Emerging firm and peaking clean energy technologies — such as next-generation geothermal, carbon capture and storage, advanced nuclear, hydrogen and long-duration storage — can sharply reduce the cost of having carbon free energy, Google said in a paper released Thursday.
In a 90% emissions-free scenario, Google’s modeling found that adding advanced clean firm and peaking resources can cut the cost of a portfolio of wind, solar and four-hour lithium-ion batteries by 40%, according to the paper, “The Corporate Role in Accelerating Advanced Clean Electricity Technologies.”
Although the advanced technologies are more expensive, they reduce the over-procurement of wind, solar and storage, which would otherwise be needed to cover periods of low output from the variable resources, Google said.
“Firm technologies can produce electricity during the most expensive hours when wind and solar are unavailable,” Google said. “Taking these factors into account, our modeling finds that a cost-optimal portfolio includes a diverse mix of [variable renewable energy], clean firm generation, and flexible balancing resources, including energy storage of varying durations.”
Also, Google said its modeling showed that advanced clean electricity technologies can reduce market risks in clean energy portfolios, including mismatches between hourly generation and electricity use.
“A diverse portfolio can also hedge against uncertainty in future technology cost and deployment trajectories and the possibility of over-reliance on any single technology that ultimately fails to deliver hoped-for improvement,” Google said.
In its modeling, Google said it focused on next-generation geothermal, carbon capture and storage, advanced nuclear, hydrogen and long-duration storage, partly because of their expected pricing and potential for cost cuts, scalability and environmental factors.
“We are most interested in technologies that have potential for significant cost declines through repeated deployment so that our efforts can spur further technological progress,” Google said.
However, advanced clean energy technologies face major financial, regulatory and power market barriers, according to Google.
“We need much greater capital investment in the next generation of advanced clean electricity technologies today to move them down their own cost curves and toward cost competitiveness and widespread market adoption,” Google said.
Voluntary clean energy buyers can help spur emerging technologies, according to the company.
Google urged companies to consider signing power purchase agreements to help enable financing and construction of initial commercial plants while possibly making direct investments in projects.
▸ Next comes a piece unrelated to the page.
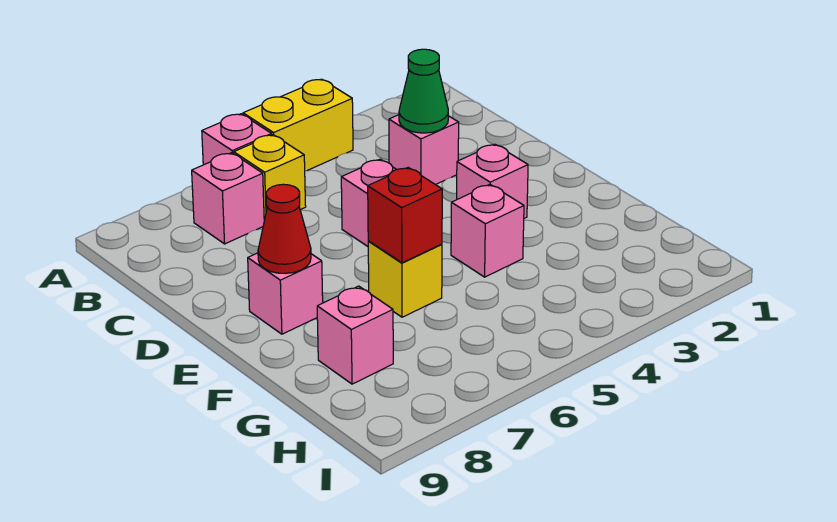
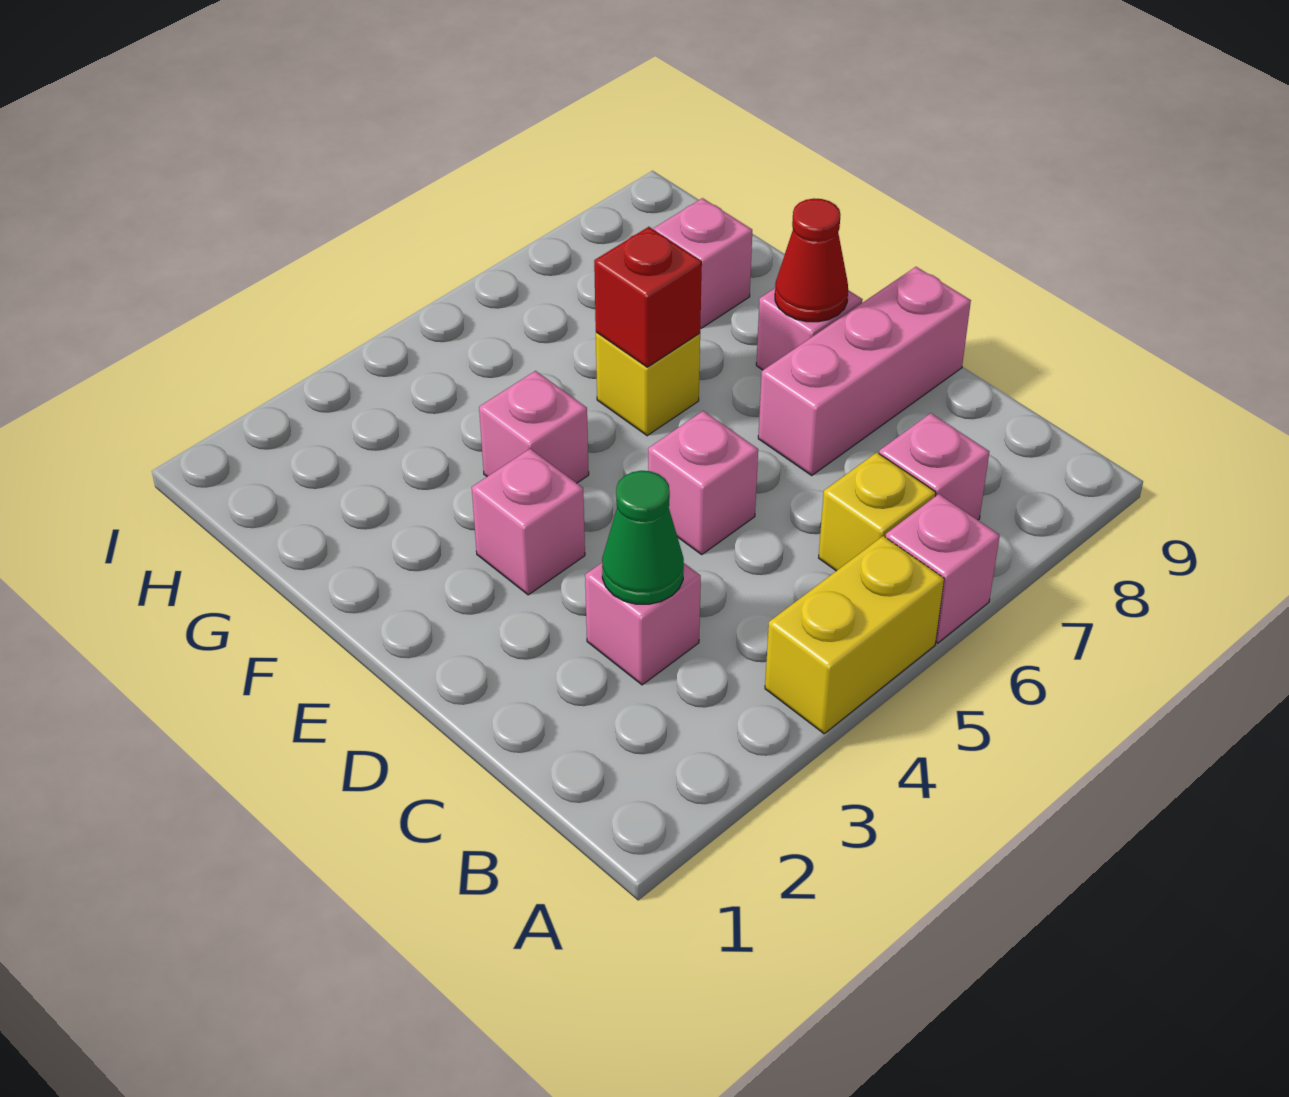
none -> pink brick D7:D9 level 1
Google, for example, has a contract to buy power from Fervo Energy, an advanced geothermal startup company.
Companies should also work with utilities and regulators to develop new approaches to green tariffs, according to Google. “These ‘Clean Transition Tariffs’ can buy down the cost of the utility transition for all ratepayers while appropriately crediting the participating customer for the value these new resources bring to the grid,” the company said.
With 6.2 GW of renewable energy under contract, Google is one of the largest voluntary clean energy buyers in the United States. Google is 64% of the way toward its goal of running exclusively on clean energy 24/7 by 2030 on the grids where it operates, according to its 2023 environmental report, released in July.